Have you ever thought that men or human beings are very much like other animals? Have you ever tried to find out the important differences between man and what are called the lower animals? One of these differences comes right in the line of our present thought. Dogs are fond of meat, and so are most people; but dogs do not need to have their meat cooked as we do. Horses whinny for their oats at night and morning; but they would not care for our favorite breakfast dish of cooked oatmeal. Bears are partly protected from the cold by their thick, shaggy coverings of fur; but even in very cold regions they have no warm fire around which to gather.

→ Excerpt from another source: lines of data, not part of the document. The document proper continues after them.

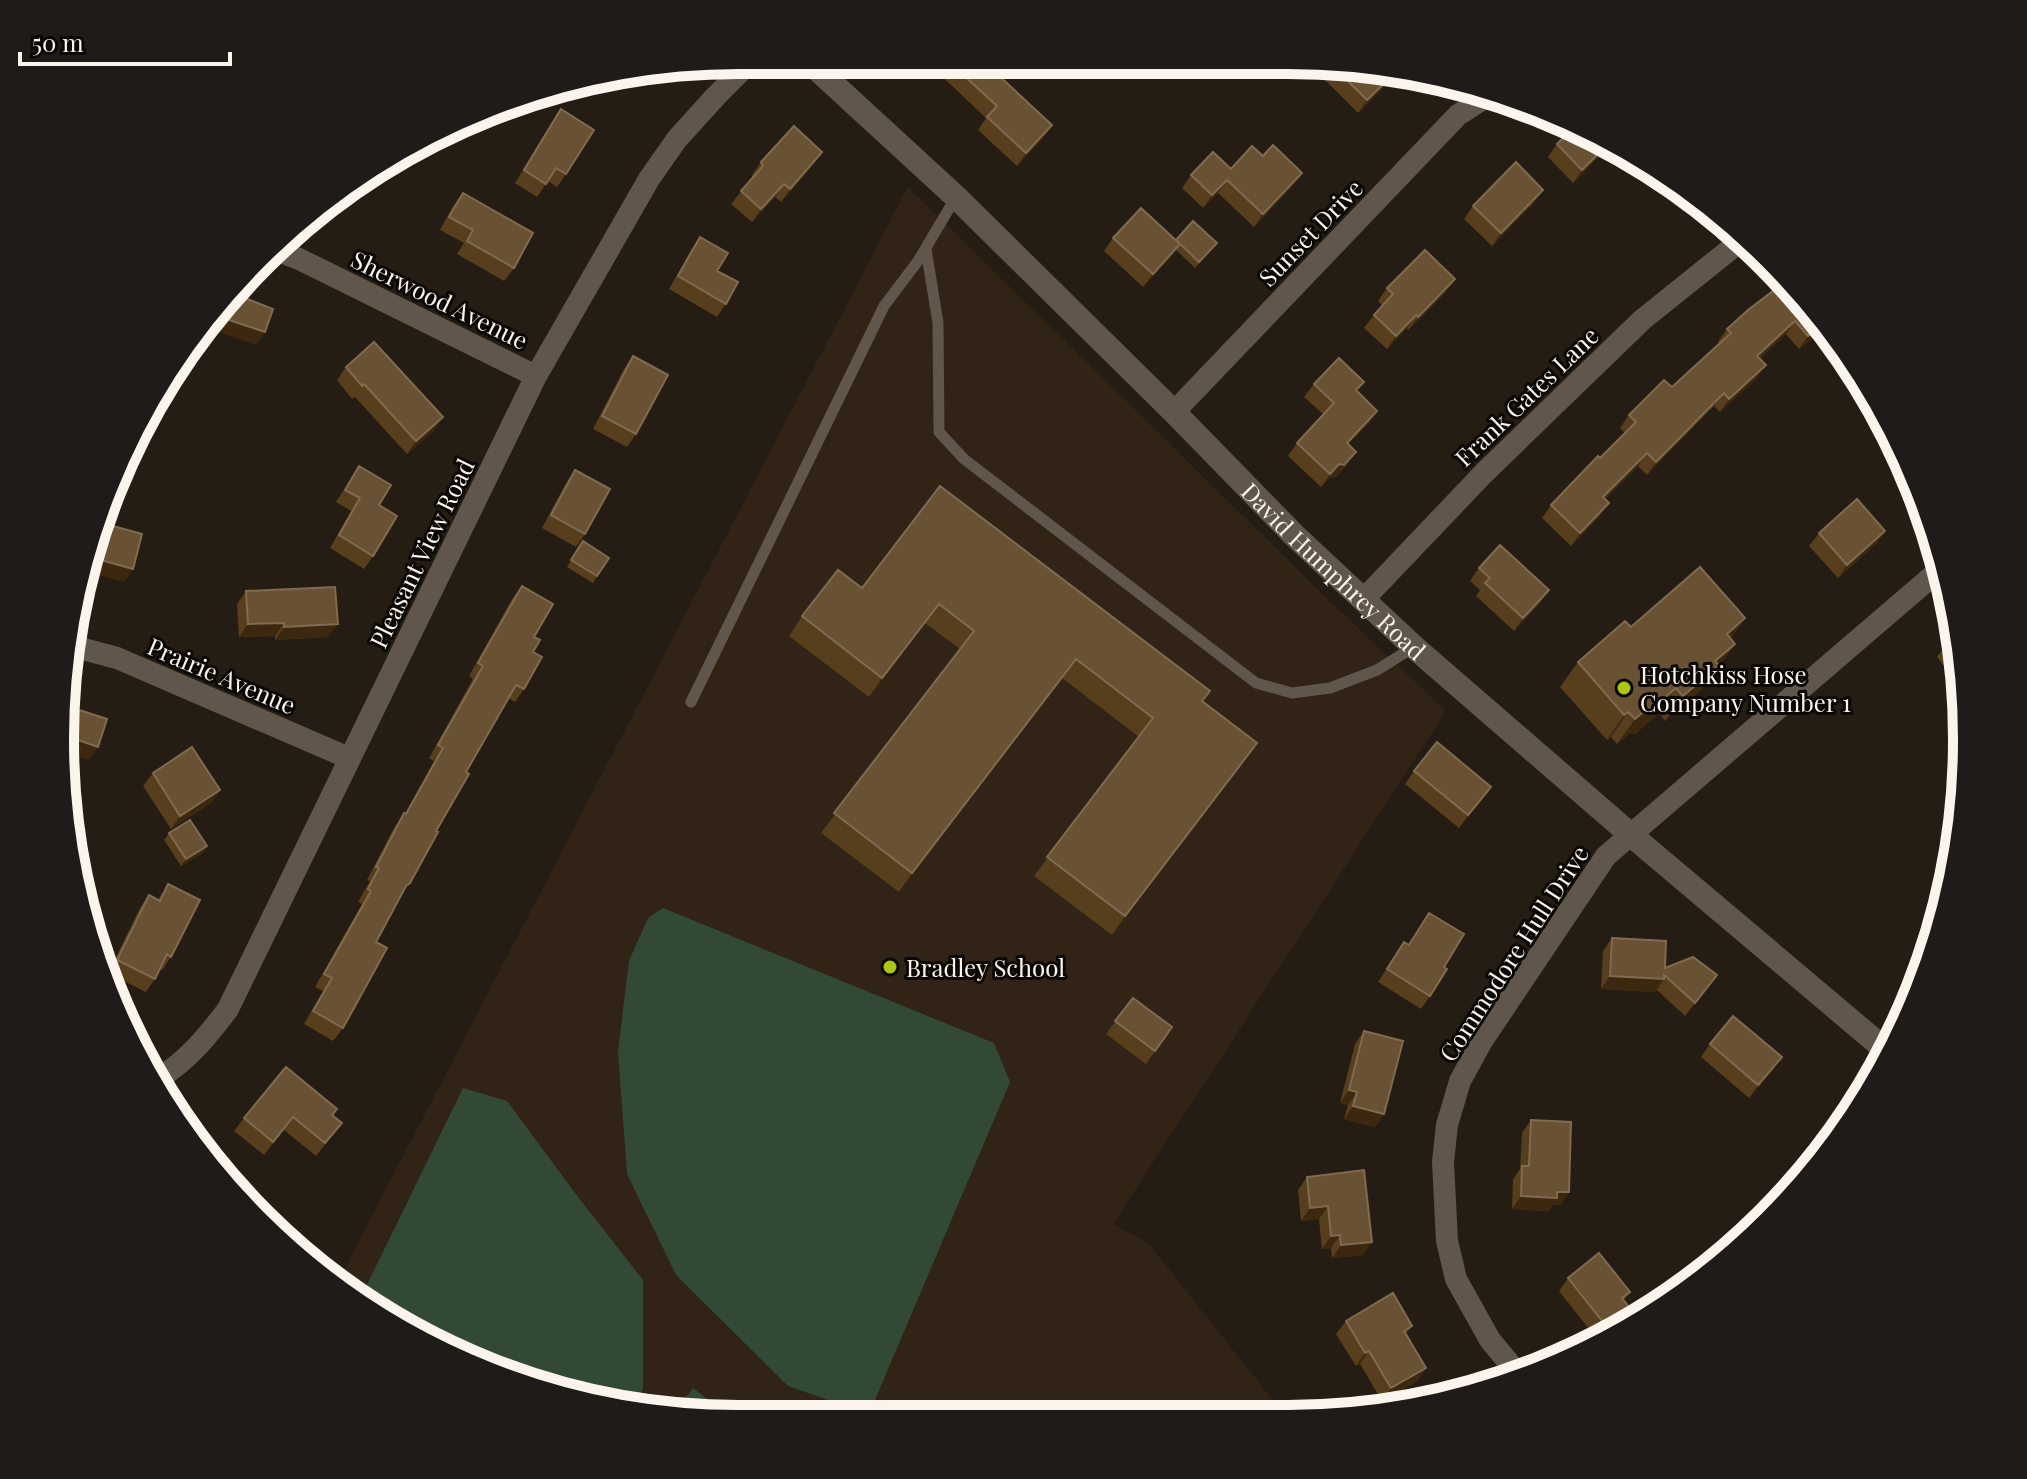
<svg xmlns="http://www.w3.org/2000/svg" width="2027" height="1479" viewBox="0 0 2027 1479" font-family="'Playfair Display',serif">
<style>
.built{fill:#312416}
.green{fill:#324935}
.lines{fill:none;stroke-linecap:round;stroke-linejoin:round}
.service{stroke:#60564b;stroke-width:11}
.minor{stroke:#60564b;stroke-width:22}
.tertiary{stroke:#60564b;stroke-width:24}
.wall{fill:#573e1d}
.shaded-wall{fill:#3c280f}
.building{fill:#695133;stroke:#806b50;stroke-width:2}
.poi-dot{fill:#acc612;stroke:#0b0805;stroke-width:3}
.labels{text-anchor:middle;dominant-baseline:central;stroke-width:6;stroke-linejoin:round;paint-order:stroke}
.street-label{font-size:24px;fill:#faf4ed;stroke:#0b0805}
.poi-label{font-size:24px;fill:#faf4ed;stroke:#0b0805;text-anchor:start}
.rim{fill:none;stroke:#faf4ed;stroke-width:10}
</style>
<rect width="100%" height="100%" fill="#251d13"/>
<!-- built -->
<path class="built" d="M908,187L1338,609L1446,711L1113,1224L1148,1243L1284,1414L695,1418L563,1396L439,1349L338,1281Z"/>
<!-- green -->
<path class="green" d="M663,908L994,1043L1010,1082L869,1414L788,1386L676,1275L627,1174L618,1051L629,961L648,918Z
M463,1088L507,1101L578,1197L643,1280V1389L633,1407L563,1396L439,1349L361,1297Z
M693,1388L731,1417L695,1418L673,1414Z"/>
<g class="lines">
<!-- service -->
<path class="service" d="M926,249L938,323L939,432L964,459L1256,683L1292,693L1330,688L1377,670L1414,647
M691,702L884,306L918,261L956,197"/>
<!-- minor -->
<path class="minor" d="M276,250L299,259L536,376
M1174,412L1458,115L1489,95
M1363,600L1484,473L1642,320L1738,243
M72,646L117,658L349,758
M158,1079C188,1060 207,1037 228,1009L536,376L649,179L677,139L716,96L752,60
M1519,1375L1490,1340L1456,1279L1447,1241L1443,1162L1447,1125L1460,1081L1482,1041L1606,856L1944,566"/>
<!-- tertiary -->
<path class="tertiary" id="s1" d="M807,60L956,197L1174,412L1294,535L1414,647L1631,835L1888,1052"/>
</g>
<!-- wall -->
<path class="wall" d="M910,60H992L995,73L1052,125L1043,138L1017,166L978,130L986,118L933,68L927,75Z
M1308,63L1394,74L1385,86L1358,113Z
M561,109L566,174L557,187L548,181L537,197L515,183Z
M1570,131L1607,148L1573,183L1548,157L1557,144Z
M822,152L813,165L781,202L775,197L752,222L731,204L753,177L752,175L761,162Z
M1263,156L1302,173L1292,186L1254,227L1218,193L1203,208L1182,188L1191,175L1231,169Z
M463,193L514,268L504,281L457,254L464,243L440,230L453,206Z
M1534,203L1492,246L1464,219L1473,206Z
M700,237L717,271L726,304L717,317L669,289L691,250Z
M1113,238L1176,240L1212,249L1195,268L1176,250L1143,287L1104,251Z
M1782,284L1826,325L1821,332L1799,349L1786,334L1760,358L1757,378L1720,412L1714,406L1647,475L1638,466L1605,499L1600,516L1571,546L1542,518L1551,505L1625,433L1620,428L1629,415L1672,387L1719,343L1718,342L1727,329Z
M1387,288L1446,292L1408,330L1407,328L1387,349L1364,328L1374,315L1383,306L1378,301Z
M633,356L636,434L627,447L593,429L624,369Z
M346,367L443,417L434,430L407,454L355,397L352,399L337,380Z
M1314,384L1357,392L1377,411L1368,424L1348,444L1347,465L1335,478L1330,477L1321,487L1288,456L1297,443L1324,415L1304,397Z
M359,466L379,505L373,556L364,569L330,548L351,511L336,502Z
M575,470L585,534L576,547L542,528L566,483Z
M1909,472L1926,517L1898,487Z
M940,486L1203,702L1257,743L1112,935L1034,876L1139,737L1062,678L899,892L821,833L960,649L925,623L869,697L789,636L802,616L862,588Z
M1885,531L1876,544L1838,578L1809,546L1819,533Z
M578,548L609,558L593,583L567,567Z
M1479,568L1549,590L1540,603L1514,631L1476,596L1480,590L1470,581Z
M522,586L534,637L533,652L524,689L515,702L508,698L466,772L436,831L376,942L343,1028L333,1041L304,1024L323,991L315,987L362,904L358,902L370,881L367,880L395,826L405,814L434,761L429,758L473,679L469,676L512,599Z
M246,591L328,637L275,640V636L239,637L237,604Z
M1745,618L1731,638L1735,644L1701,690L1665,721L1659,713L1635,734L1630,733L1617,744L1611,737L1607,740L1560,687L1578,662L1631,627Z
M1956,636L1964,684L1960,686L1937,657L1946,644Z
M1414,771L1482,800L1459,828L1405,784Z
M153,773L220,790L211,803L171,829L143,786Z
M169,833L207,846L203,853L181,866L164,840Z
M168,884L171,957L162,970L160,969L155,979L146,992L108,973L140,908L149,895L158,900Z
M1429,913L1444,967L1430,996L1421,1009L1378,982L1404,942L1408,945Z
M1937,934L1931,957L1929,961L1922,952L1931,939Z
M1612,938L1665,968L1707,988L1685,1016L1657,990L1655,992L1601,989L1603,951Z
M1133,998L1172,1027L1146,1064L1106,1034Z
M1364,1031L1384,1114L1375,1127L1344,1119L1348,1105L1340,1103L1355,1044Z
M1710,1044L1773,1070L1749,1098L1701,1057Z
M1860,1102L1831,1142L1822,1134L1831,1121Z
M333,1115L342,1123L316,1156L284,1130L264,1155L234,1131L244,1118Z
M1531,1120L1569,1192L1560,1205H1552L1548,1211L1512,1209L1513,1179L1520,1169L1522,1133Z
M1307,1177L1363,1255L1332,1258L1331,1248L1322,1249L1319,1219L1301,1221L1298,1190Z
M1568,1278L1630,1292L1624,1300L1636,1316L1597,1339L1559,1291Z
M1346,1321L1412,1326L1406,1334L1426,1368L1417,1381L1382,1401L1360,1364L1356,1366L1336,1334Z"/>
<!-- shaded-wall -->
<path class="shaded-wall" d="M1394,74L1385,86L1358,113L1367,100Z
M1052,125L1043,138L1017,166L1026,153Z
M1605,147L1607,148L1573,183L1582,170Z
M822,152L813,165L781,202L790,189Z
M1302,173L1292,186L1254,227L1263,214Z
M1227,180L1218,193L1203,208L1212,195Z
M784,184L775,197L752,222L761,209Z
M1543,190L1534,203L1492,246L1501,233Z
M1180,244L1171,257L1143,287L1153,274Z
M1455,279L1446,292L1408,330L1418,317Z
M1416,315L1407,328L1387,349L1396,336Z
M226,319L265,332L256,345L219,332L215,338L201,333L209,320Z
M1795,321L1786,334L1748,368L1757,356Z
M1824,323L1826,325L1821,332L1799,349L1808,336Z
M1766,365L1757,378L1720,412L1729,399Z
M1724,393L1714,406L1647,475L1656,462Z
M1377,411L1368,424L1337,456L1347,443Z
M443,417L434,430L407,454L416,441Z
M1356,452L1347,465L1335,478L1330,477L1321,487L1330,474L1339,464Z
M1647,453L1638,466L1594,510L1603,497Z
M1609,503L1600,516L1571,546L1580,533Z
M1885,531L1876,544L1838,578L1847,565Z
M90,557L133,569L124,582L85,571Z
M1549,590L1540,603L1514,631L1523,618Z
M939,604L925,623L869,697L882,678Z
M1745,618L1727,643V634Z
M284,623L275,636L239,637L248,624Z
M338,624L328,637L275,640L284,627Z
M1735,644L1701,690L1665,721L1683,696L1715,661Z
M1076,659L1062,678L899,892L912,873Z
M1676,688L1659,713L1635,734L1630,733L1617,744L1635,719L1648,708Z
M1628,712L1611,737L1607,740L1624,715Z
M69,737L98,747L89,760L68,753Z
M1257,743L1244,762L1112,935L1125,916Z
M1491,787L1482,800L1459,828L1468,815Z
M220,790L211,803L171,829L180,816Z
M207,846L203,853L181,866L186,859Z
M1610,976L1664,979L1655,992L1601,989Z
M1782,1057L1773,1070L1749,1098L1758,1085Z
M1349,1090L1357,1092L1348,1105L1340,1103Z
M1353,1106L1384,1114L1375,1127L1344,1119Z
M293,1117L284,1130L264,1155L273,1142Z
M1557,1192H1569L1560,1205H1552L1548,1211L1512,1209L1521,1196Z
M1328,1206L1319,1219L1301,1221L1310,1208Z
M1340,1235L1331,1248L1322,1249L1331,1236Z
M1372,1242L1363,1255L1332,1258L1341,1245Z
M1369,1351L1360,1364L1356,1366L1365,1353Z
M1426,1368L1417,1381L1382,1401L1391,1388Z"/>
<!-- building -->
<path class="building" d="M947,60H992L999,67L995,72L1052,125L1026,153L987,117L997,106Z
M1333,66L1394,74L1367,100Z
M561,109L594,130L566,174L556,168L546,184L524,170Z
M794,126L822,152L790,189L784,184L761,209L741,191L763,166L761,162Z
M1570,131L1605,147L1582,170L1557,144Z
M1273,145L1302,173L1263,214L1227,180L1212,195L1191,175L1213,152L1231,169L1252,146L1263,156Z
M1516,162L1543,190L1501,233L1473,206Z
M463,193L533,233L514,268L467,241L473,230L449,217Z
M1141,208L1180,244L1153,274L1113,238Z
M1193,221L1217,243L1199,262L1176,240Z
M700,237L728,253L717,271L738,282L726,304L678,276Z
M1425,250L1455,279L1418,317L1416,315L1396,336L1374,315L1393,294L1387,288Z
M1782,284L1824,323L1808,336L1795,321L1757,356L1766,365L1729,399L1724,393L1656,462L1647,453L1603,497L1609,503L1580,533L1551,505L1598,456L1600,458L1636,422L1629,415L1664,380L1672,387L1731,333L1727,329L1748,310Z
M234,287L245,291L242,297L273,309L265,332L226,319L224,325L209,320L228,292Z
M374,342L443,417L416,441L364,384L362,386L346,367Z
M633,356L668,375L636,434L602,416Z
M1339,358L1364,382L1356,390L1377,411L1347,443L1356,452L1344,465L1339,464L1330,474L1297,443L1334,403L1314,384Z
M359,466L391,485L379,505L397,516L373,556L339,535L360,498L345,490Z
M575,470L610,489L585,534L551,515Z
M940,486L1210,691L1202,701L1257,743L1125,916L1047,857L1153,718L1076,659L912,873L834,813L974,631L939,604L882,678L802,616L838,570L862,588Z
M1857,499L1885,531L1847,565L1819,533Z
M102,523L142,534L133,569L90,557Z
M583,541L609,558L597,576L571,560Z
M1500,545L1549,590L1523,618L1485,583L1490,578L1479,568Z
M1700,567L1745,618L1727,634L1735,644L1715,661L1719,665L1683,696L1676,688L1652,709L1648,708L1635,719L1628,712L1624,715L1578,662L1625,621L1631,627Z
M522,586L553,604L534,637L540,640L533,652L542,657L524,689L516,685L466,772L469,774L436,831L438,832L410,883L406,886L376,942L387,948L343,1028L313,1011L332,978L324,974L371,891L368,889L379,868L376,867L404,813L406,814L443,748L438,745L483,666L478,663Z
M335,587L338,624L284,627V623L248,624L246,591Z
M1956,636L1960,662L1946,644Z
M70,707L107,719L98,747L69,737Z
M1437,742L1491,787L1468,815L1414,771Z
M192,747L220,790L180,816L153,773Z
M190,820L207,846L186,859L169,833Z
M168,884L200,900L171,957L167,954L155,979L117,960L149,895L160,901Z
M1429,913L1464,934L1444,967L1447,969L1430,996L1387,969L1404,942L1409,945Z
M1937,934L1934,943L1931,939Z
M1612,938L1666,941L1665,968L1693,957L1717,975L1695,1003L1664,975V979L1610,976Z
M1133,998L1172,1027L1155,1051L1115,1021Z
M1733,1016L1782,1057L1758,1085L1710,1044Z
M1364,1031L1403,1041L1384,1114L1353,1106L1357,1092L1349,1090Z
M286,1067L337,1109L332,1115L342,1123L325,1143L293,1117L273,1142L244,1118Z
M1852,1096L1860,1102L1840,1129L1831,1121Z
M1531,1120L1571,1122L1569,1192H1557V1198L1521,1196L1522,1166H1529Z
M1364,1170L1372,1242L1341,1245L1340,1235L1331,1236L1328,1206L1310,1208L1307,1177Z
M1599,1253L1630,1292L1622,1298L1636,1316L1610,1331L1568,1278Z
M1393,1293L1412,1326L1404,1331L1426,1368L1391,1388L1369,1351L1365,1353L1346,1321Z"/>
<!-- markers -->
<g class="poi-dot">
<circle cx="1624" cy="688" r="8"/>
<circle cx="890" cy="967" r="8"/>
</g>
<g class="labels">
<!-- street labels -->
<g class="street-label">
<text transform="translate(1310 232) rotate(-46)">Sunset Drive</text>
<text transform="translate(440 299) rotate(26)">Sherwood Avenue</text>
<text transform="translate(1526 396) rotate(-44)">Frank Gates Lane</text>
<text transform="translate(421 553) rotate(-64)">Pleasant View Road</text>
<text stroke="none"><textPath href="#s1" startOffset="734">David Humphrey Road</textPath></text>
<text transform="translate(222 675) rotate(23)">Prairie Avenue</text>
<text transform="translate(1513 953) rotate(-57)">Commodore Hull Drive</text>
</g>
<!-- poi labels -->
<g class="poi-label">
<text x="1640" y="674">Hotchkiss Hose<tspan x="1640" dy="28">Company Number 1</tspan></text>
<text x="906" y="967">Bradley School</text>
</g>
</g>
<!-- crop -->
<path d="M0 0H2027V1479H0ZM739 74H1288A665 665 0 0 1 1953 739V740A665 665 0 0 1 1288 1405H739A665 665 0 0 1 74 740V739A665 665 0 0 1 739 74Z" fill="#1e1b18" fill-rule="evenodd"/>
<path class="rim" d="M739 74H1288A665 665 0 0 1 1953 739V740A665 665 0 0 1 1288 1405H739A665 665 0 0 1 74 740V739A665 665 0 0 1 739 74Z"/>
<!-- scale -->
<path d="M20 52v12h210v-12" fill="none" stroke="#faf4ed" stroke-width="4"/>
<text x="32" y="52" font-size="24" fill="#faf4ed" stroke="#0b0805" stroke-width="6" paint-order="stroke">50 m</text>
</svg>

Man is the "only fire-making animal," and to this fact he owes much of his power.

A VESTAL VIRGIN.

If we read the history of the world, and especially the story of the earlier life of the different nations and peoples, we shall find that fire was considered by them all to be one of the greatest blessings belonging to man. They thought that the gods whom they worshipped also treasured fire. The Romans offered sacrifices to Vesta, the goddess of the fireplace, and it was the duty of the vestal virgins to keep a fire always burning on her altar. Among the Greeks the hearth or fireplace itself was an object of worship.